The Melapalayam weekly cattle market, which would usually witness robust business on Tuesdays lacked lustre though Ramzan is to be celebrated on Thursday (April 11), thanks to election model code of conduct and consequent check on movement of unaccounted-for cash.
The market would usually witness good business on Tuesday with the cattle-rearers briskly selling a minimum of thousand cows, bulls, goats, sheep, roosters, etc. The business would reach its crescendo ahead of big festivals such as Pongal, Easter, Ramzan, Bakrid, Deepavali and Christmas wherein the sheep and goat would fetch huge money for the farmers.
Though Ramzan is to be celebrated on April 11, the cattle-rearers did not get the price they expected for their animals due to little number of buyers having turned-up for the market at Melapalayam.
“While the buyers have to bring a few lakhs of rupees in cash for buying the goats and sheep, the sellers will return home with this huge sum, for which they will not have any supporting document and cannot account for when they are stopped by the flying squads. To avoid such embarrassing situations, most of the regular sellers did not turn up,” said S. Murugan, a butcher from Palayamkottai.
A senior executive of a leading private eye hospital here said the number of patients coming to the hospital for procedures has drastically dipped as they are apprehensive about carrying cash to the hospital.
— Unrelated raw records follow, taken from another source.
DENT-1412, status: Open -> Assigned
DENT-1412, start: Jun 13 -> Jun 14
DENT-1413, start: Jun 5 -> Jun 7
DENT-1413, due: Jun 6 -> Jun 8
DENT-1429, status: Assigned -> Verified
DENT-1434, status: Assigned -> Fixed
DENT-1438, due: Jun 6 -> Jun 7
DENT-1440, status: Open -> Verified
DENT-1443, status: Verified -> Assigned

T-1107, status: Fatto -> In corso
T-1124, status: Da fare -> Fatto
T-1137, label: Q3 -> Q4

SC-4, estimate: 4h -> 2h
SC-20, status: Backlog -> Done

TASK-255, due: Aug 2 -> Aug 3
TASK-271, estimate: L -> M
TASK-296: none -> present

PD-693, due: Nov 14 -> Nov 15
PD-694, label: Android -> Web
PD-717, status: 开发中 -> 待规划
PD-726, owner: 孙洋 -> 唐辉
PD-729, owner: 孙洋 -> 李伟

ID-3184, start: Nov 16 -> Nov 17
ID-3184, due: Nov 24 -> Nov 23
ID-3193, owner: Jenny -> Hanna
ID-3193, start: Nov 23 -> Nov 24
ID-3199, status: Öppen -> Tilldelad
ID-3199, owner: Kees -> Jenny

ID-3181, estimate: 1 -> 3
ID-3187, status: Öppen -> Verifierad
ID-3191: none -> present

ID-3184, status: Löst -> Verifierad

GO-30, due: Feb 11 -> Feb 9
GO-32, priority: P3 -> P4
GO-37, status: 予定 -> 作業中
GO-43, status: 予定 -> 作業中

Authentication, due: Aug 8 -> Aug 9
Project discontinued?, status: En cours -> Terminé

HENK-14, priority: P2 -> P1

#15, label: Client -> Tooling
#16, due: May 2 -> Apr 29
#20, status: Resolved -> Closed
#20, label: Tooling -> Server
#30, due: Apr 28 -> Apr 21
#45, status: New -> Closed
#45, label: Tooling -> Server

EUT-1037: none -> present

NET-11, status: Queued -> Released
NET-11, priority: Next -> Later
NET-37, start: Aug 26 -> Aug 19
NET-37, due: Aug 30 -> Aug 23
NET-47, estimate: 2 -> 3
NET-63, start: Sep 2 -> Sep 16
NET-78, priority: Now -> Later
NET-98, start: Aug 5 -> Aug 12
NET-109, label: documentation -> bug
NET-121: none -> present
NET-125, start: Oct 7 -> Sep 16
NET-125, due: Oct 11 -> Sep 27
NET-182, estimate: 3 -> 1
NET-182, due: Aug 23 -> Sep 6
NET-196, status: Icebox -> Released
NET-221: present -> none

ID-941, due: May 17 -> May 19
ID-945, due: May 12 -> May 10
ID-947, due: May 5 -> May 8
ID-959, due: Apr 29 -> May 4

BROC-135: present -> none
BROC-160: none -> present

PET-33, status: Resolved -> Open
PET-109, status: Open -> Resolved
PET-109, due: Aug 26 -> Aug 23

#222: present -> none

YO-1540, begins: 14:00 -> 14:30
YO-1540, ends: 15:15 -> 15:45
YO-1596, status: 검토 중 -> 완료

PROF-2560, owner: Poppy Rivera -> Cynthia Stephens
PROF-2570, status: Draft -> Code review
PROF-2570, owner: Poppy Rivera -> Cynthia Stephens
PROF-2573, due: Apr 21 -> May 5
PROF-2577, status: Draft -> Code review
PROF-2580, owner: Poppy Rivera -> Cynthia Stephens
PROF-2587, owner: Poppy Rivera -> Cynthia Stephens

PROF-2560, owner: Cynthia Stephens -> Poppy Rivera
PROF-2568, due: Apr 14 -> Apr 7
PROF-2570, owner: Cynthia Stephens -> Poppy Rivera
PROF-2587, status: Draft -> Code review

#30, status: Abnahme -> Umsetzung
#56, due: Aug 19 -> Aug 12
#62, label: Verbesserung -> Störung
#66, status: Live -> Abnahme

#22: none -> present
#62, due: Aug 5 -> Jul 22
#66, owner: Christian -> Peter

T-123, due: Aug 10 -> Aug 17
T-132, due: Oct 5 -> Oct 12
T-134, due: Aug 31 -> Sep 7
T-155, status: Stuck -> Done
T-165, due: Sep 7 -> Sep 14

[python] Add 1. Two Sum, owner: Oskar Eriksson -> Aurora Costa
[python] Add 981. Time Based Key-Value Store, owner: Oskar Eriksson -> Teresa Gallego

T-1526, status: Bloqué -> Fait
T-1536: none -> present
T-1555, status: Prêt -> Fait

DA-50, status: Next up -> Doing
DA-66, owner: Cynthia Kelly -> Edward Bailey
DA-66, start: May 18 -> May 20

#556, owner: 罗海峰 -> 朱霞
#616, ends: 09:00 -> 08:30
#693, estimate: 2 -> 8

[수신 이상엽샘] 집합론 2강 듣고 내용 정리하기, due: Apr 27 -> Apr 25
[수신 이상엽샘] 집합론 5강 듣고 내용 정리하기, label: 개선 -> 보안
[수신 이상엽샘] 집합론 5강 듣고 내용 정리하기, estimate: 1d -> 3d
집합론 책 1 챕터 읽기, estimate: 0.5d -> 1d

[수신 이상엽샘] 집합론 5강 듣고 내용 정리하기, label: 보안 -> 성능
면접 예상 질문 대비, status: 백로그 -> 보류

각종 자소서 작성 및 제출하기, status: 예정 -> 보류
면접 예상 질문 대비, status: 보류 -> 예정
“Even though they show the diagnosis of the eye problem and prescription by the ophthalmologist to justify the reason behind carrying the cash to the hospital, the flying squads ask for acceptable documents to account for the money if it exceeded ₹50,000. However, the patients’ families, which might have brought the money from their savings kept in their houses or through borrowings from relatives, cannot submit proof for the cash. Hence, the patients have been compelled to postpone the procedures which naturally result in drastic fall in influx of patients,” he said.
Another hospital executive said Ramzan celebration on April 11 and the ongoing public examinations have also contributed to the fall in number of patients coming to the hospitals for elective surgeries.